-- Work to be completed --
Every line of the entries below that carries the string "down" should be copied.

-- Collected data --
★ ★ ★ ★ ★ ★ ★

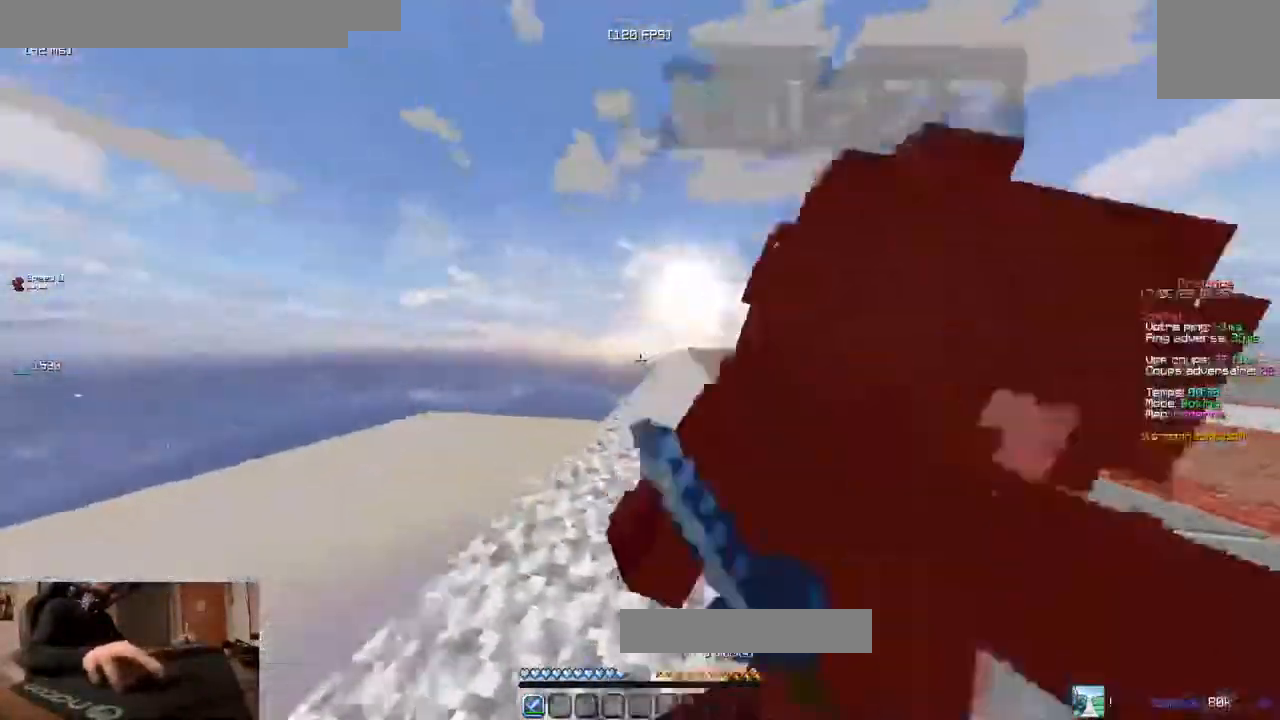
Gameplay with keyboard; each line is a JSON object with the keys held at the frame after it. "events" lists presses ("down") and releases ("up") of "d", "q", "s" and "z" between this image and that frame as [ms after this image, input, new state], when the widget could be followed in between. No other keys are recorded. Mouse input is not recorded.
{"keys": ["q"], "events": []}
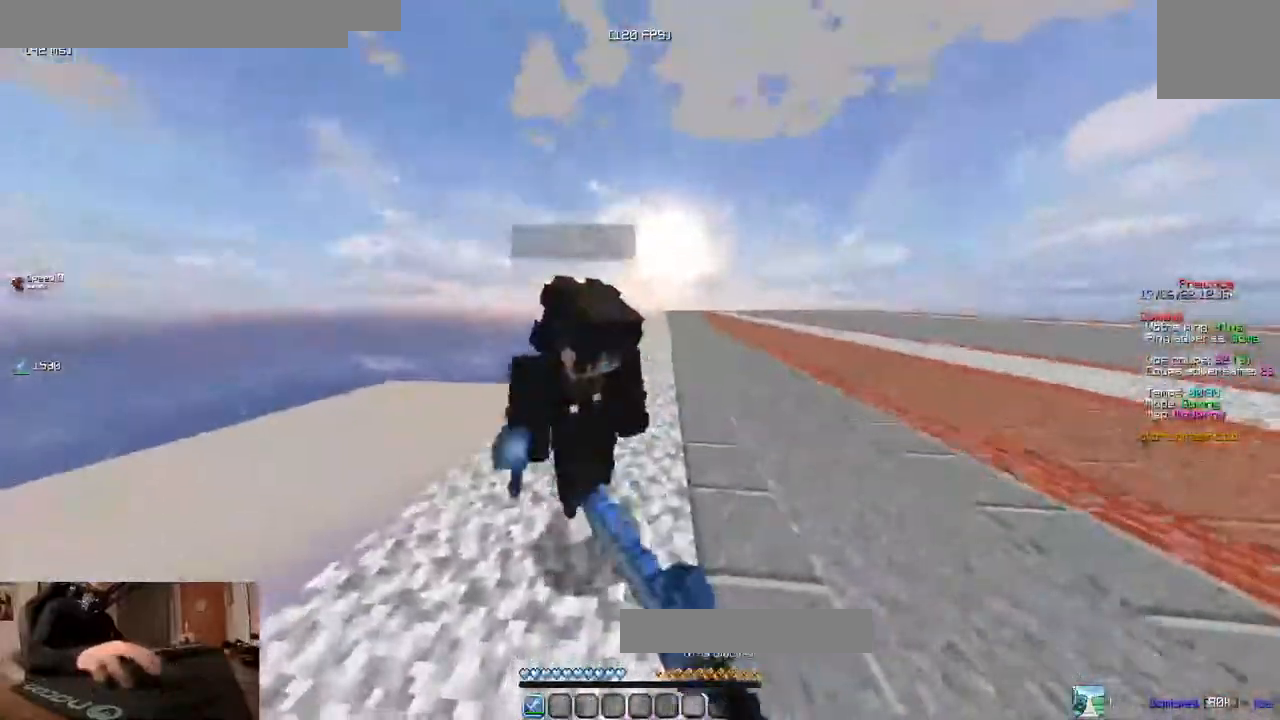
{"keys": ["q", "z"], "events": [[67, "z", "down"]]}
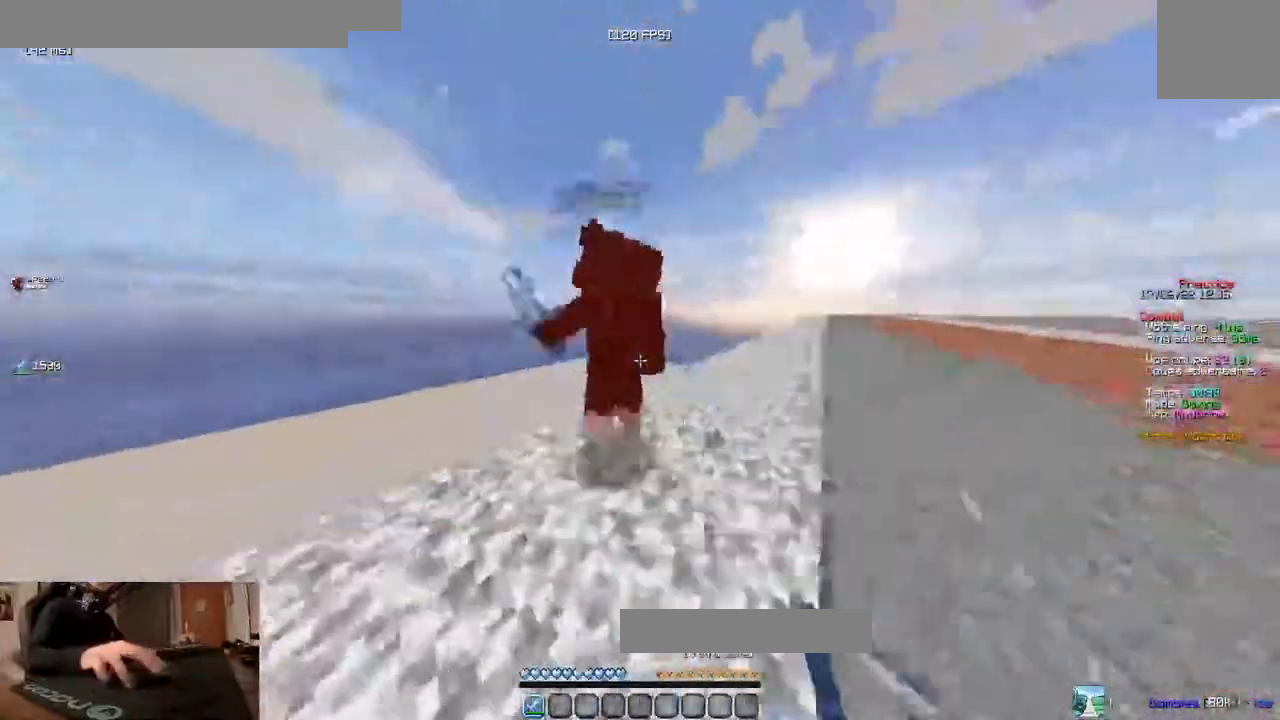
{"keys": ["z"], "events": [[167, "z", "up"], [317, "z", "down"], [500, "q", "up"]]}
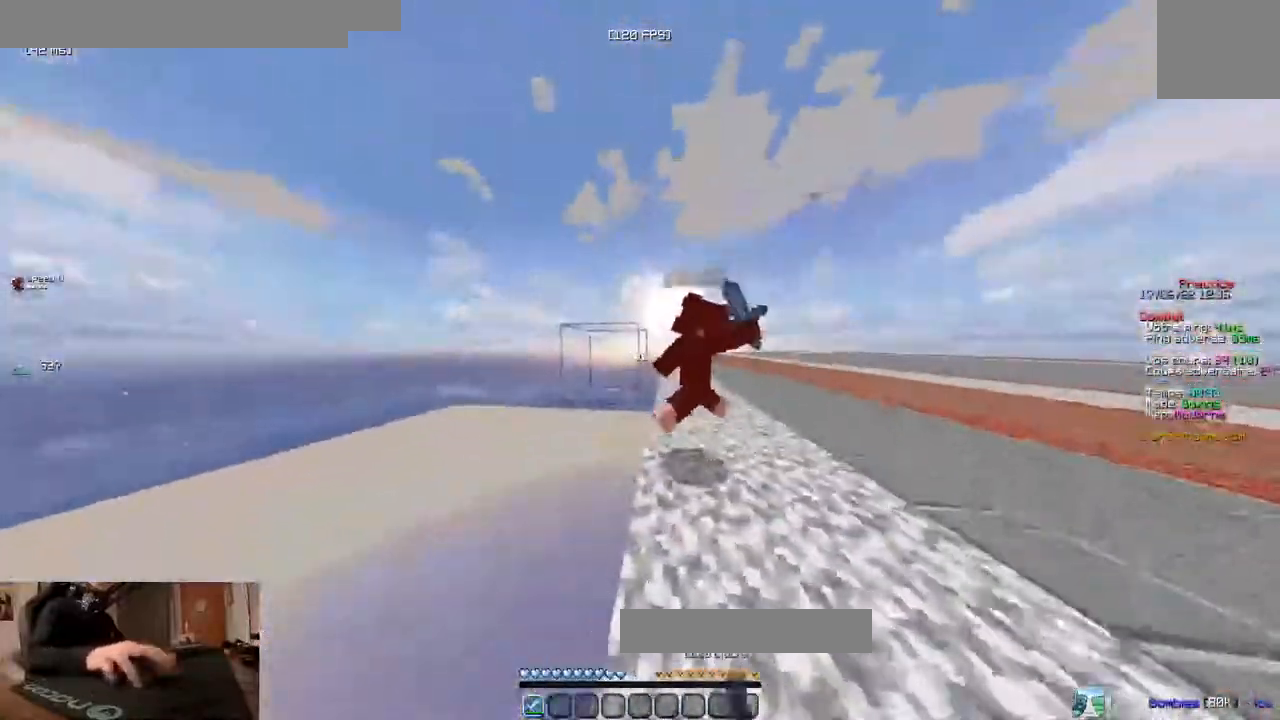
{"keys": [], "events": [[83, "z", "up"], [183, "z", "down"], [333, "z", "up"]]}
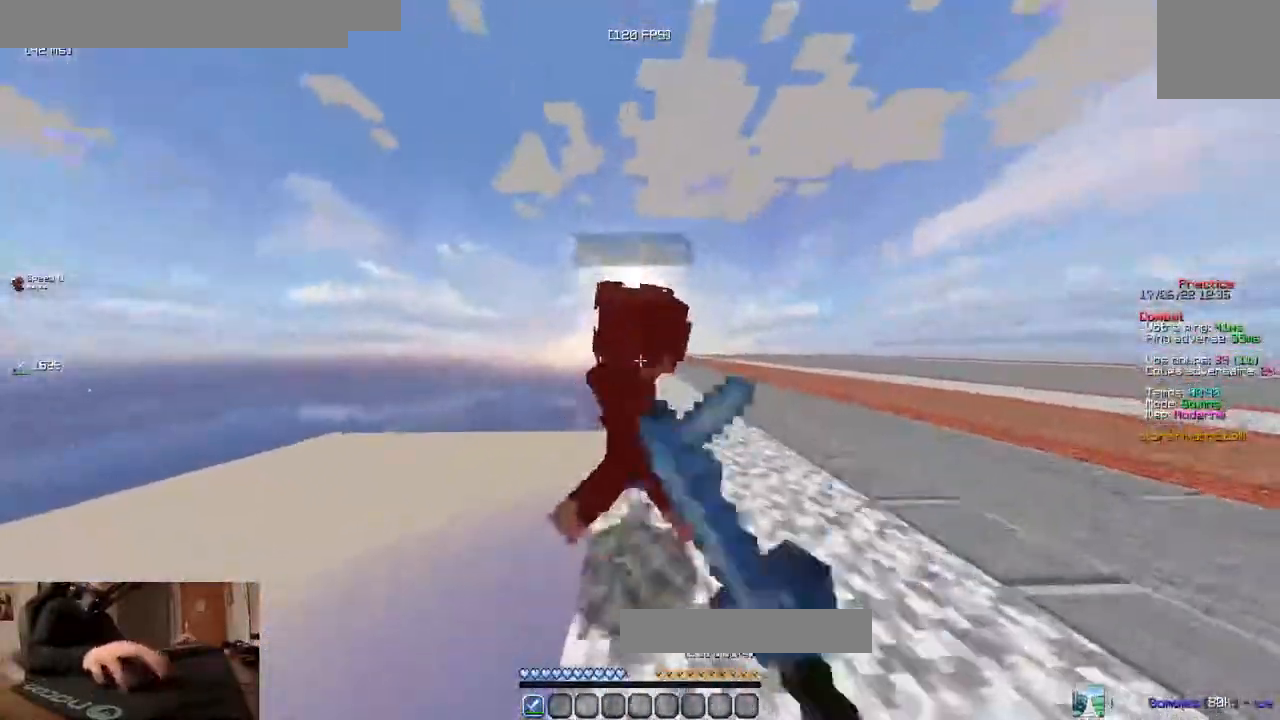
{"keys": ["z"], "events": [[217, "z", "down"]]}
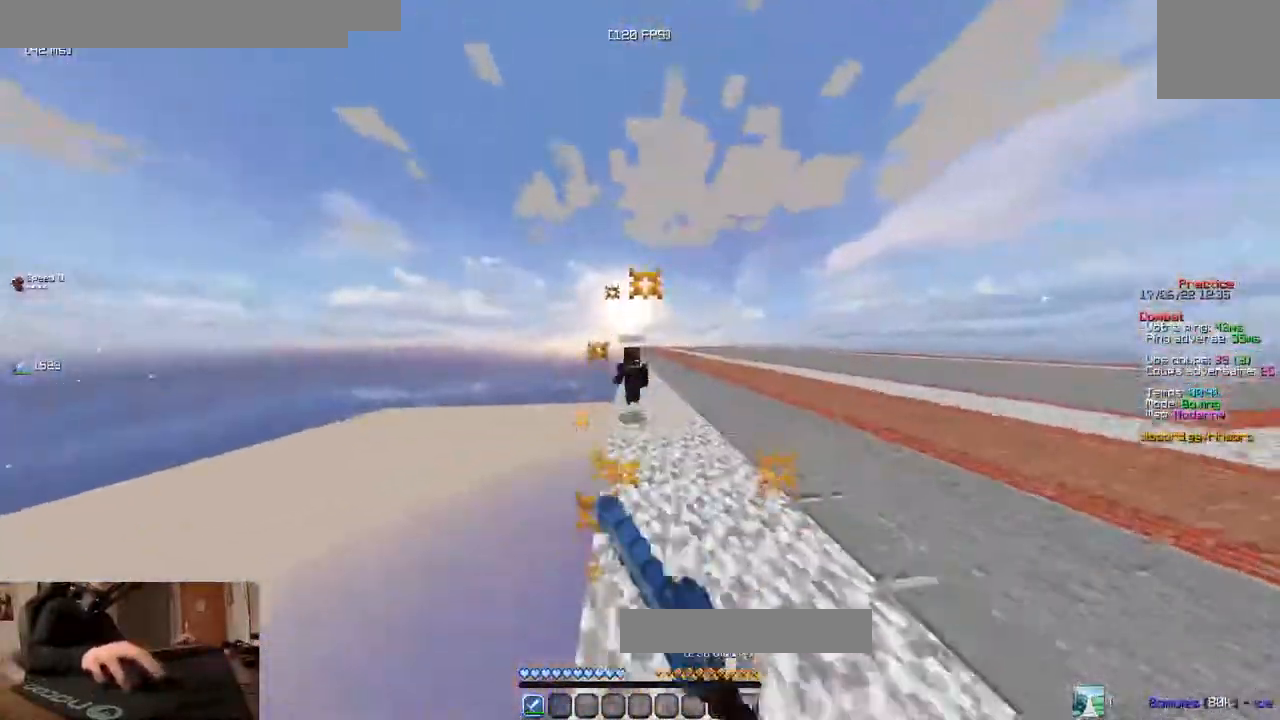
{"keys": ["z"], "events": []}
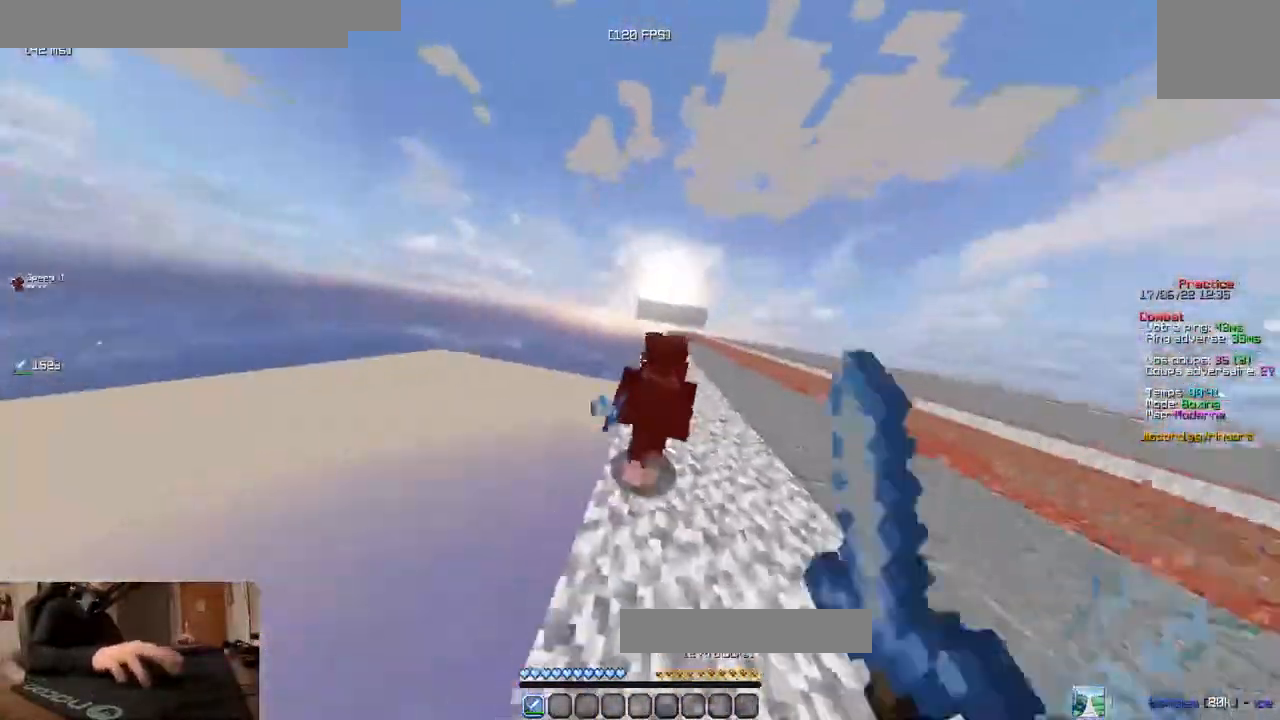
{"keys": ["z"], "events": []}
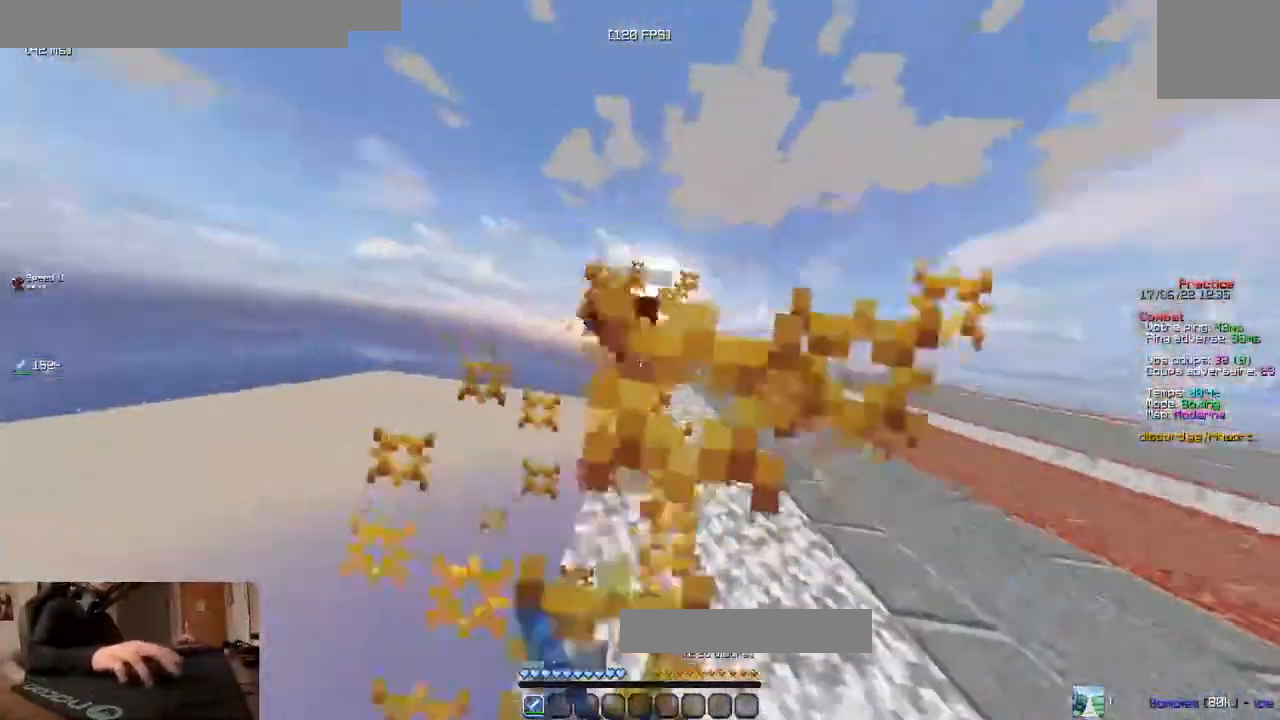
{"keys": ["d", "z"], "events": [[400, "d", "down"]]}
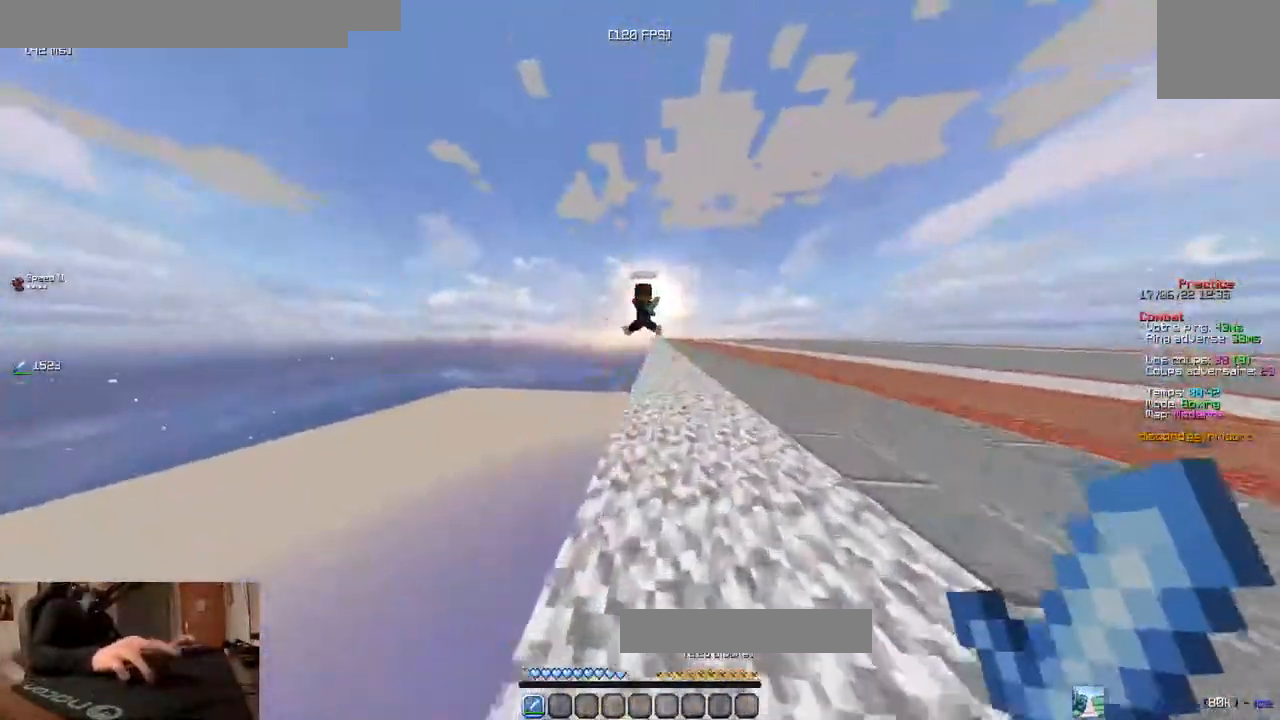
{"keys": ["q", "z"], "events": [[217, "d", "up"], [367, "q", "down"]]}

★ ★ ★ ★ ★ ★ ★

-- Answer to this problem --
Gameplay with keyboard; each line is a JSON object with the keys held at the frame after it. "events" lists presses ("down") and releases ("up") of "d", "q", "s" and "z" between this image and that frame as [ms after this image, input, new state], when the widget could be followed in between. No other keys are recorded. Mouse input is not recorded.
{"keys": ["q", "z"], "events": [[67, "z", "down"]]}
{"keys": ["z"], "events": [[167, "z", "up"], [317, "z", "down"], [500, "q", "up"]]}
{"keys": [], "events": [[83, "z", "up"], [183, "z", "down"], [333, "z", "up"]]}
{"keys": ["z"], "events": [[217, "z", "down"]]}
{"keys": ["d", "z"], "events": [[400, "d", "down"]]}
{"keys": ["q", "z"], "events": [[217, "d", "up"], [367, "q", "down"]]}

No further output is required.